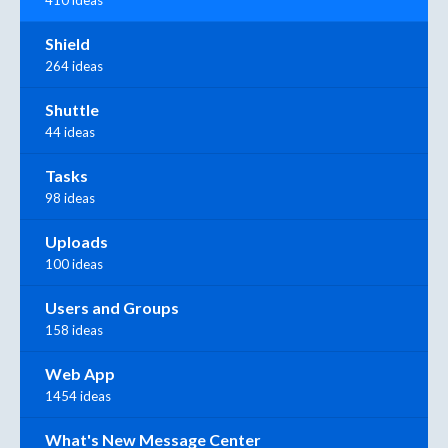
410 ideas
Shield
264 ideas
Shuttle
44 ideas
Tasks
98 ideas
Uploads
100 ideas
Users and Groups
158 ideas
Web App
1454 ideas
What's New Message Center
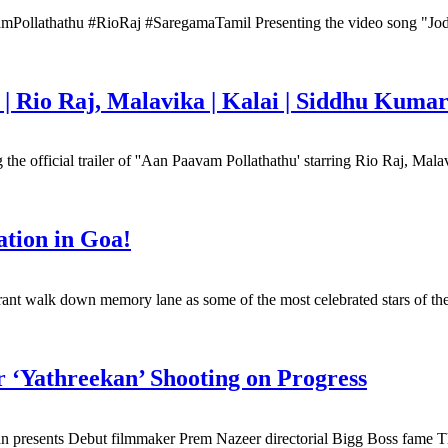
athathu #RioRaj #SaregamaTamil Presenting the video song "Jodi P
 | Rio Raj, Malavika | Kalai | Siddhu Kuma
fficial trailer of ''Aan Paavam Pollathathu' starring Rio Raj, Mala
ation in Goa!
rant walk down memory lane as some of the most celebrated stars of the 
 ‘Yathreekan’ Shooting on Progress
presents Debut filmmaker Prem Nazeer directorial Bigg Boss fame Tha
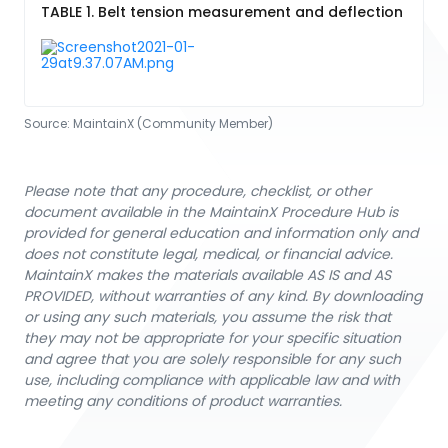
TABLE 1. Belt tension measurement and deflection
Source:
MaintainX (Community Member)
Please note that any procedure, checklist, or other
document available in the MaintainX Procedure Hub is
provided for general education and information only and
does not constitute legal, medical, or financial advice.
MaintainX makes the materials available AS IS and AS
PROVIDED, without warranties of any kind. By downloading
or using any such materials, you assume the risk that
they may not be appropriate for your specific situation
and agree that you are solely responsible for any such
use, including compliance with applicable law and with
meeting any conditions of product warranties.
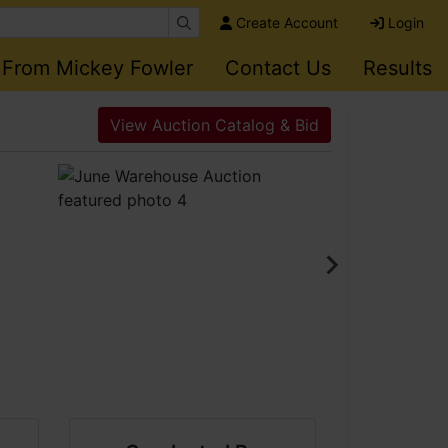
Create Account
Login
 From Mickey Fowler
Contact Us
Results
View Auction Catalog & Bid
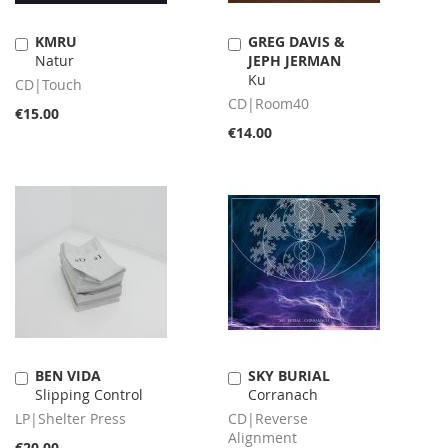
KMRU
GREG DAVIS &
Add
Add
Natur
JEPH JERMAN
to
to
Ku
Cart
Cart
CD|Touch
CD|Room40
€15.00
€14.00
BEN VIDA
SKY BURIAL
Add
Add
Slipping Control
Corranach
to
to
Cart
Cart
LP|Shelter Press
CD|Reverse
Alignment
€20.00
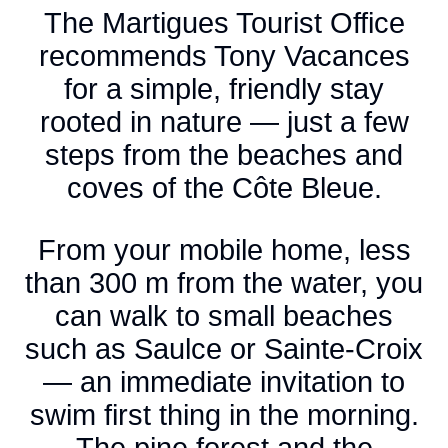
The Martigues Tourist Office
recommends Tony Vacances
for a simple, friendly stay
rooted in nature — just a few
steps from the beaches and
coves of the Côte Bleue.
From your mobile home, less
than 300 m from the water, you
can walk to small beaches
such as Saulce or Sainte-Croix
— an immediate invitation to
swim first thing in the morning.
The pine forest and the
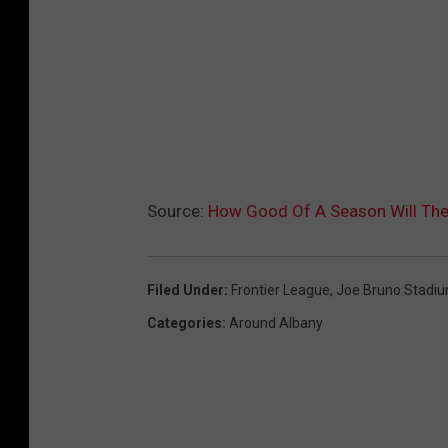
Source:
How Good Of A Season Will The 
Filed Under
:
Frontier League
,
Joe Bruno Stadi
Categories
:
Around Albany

------------

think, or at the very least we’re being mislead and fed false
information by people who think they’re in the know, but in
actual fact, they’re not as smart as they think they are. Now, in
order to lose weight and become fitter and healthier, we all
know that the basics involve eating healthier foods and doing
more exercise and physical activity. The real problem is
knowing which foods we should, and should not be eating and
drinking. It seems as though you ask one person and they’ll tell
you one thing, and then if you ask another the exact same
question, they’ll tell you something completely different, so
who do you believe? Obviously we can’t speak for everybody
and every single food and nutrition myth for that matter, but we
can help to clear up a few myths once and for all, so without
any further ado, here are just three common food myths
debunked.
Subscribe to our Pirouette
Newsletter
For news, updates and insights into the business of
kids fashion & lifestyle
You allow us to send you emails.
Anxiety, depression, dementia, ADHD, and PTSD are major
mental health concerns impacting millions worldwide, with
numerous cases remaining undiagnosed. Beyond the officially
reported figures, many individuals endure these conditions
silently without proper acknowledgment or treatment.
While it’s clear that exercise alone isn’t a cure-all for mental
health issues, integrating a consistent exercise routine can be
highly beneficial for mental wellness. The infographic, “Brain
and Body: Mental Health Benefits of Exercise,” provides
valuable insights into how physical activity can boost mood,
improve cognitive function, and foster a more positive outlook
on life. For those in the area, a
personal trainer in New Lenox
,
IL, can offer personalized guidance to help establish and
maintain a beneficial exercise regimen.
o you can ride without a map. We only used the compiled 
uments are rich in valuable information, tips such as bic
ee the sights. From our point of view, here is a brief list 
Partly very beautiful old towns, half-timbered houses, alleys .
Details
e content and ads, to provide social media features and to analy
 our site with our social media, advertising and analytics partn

------------

Pull out all lines in the data above that include "warranties".

◆ Result:
PROVIDED, without warranties of any kind. By downloading
meeting any conditions of product warranties.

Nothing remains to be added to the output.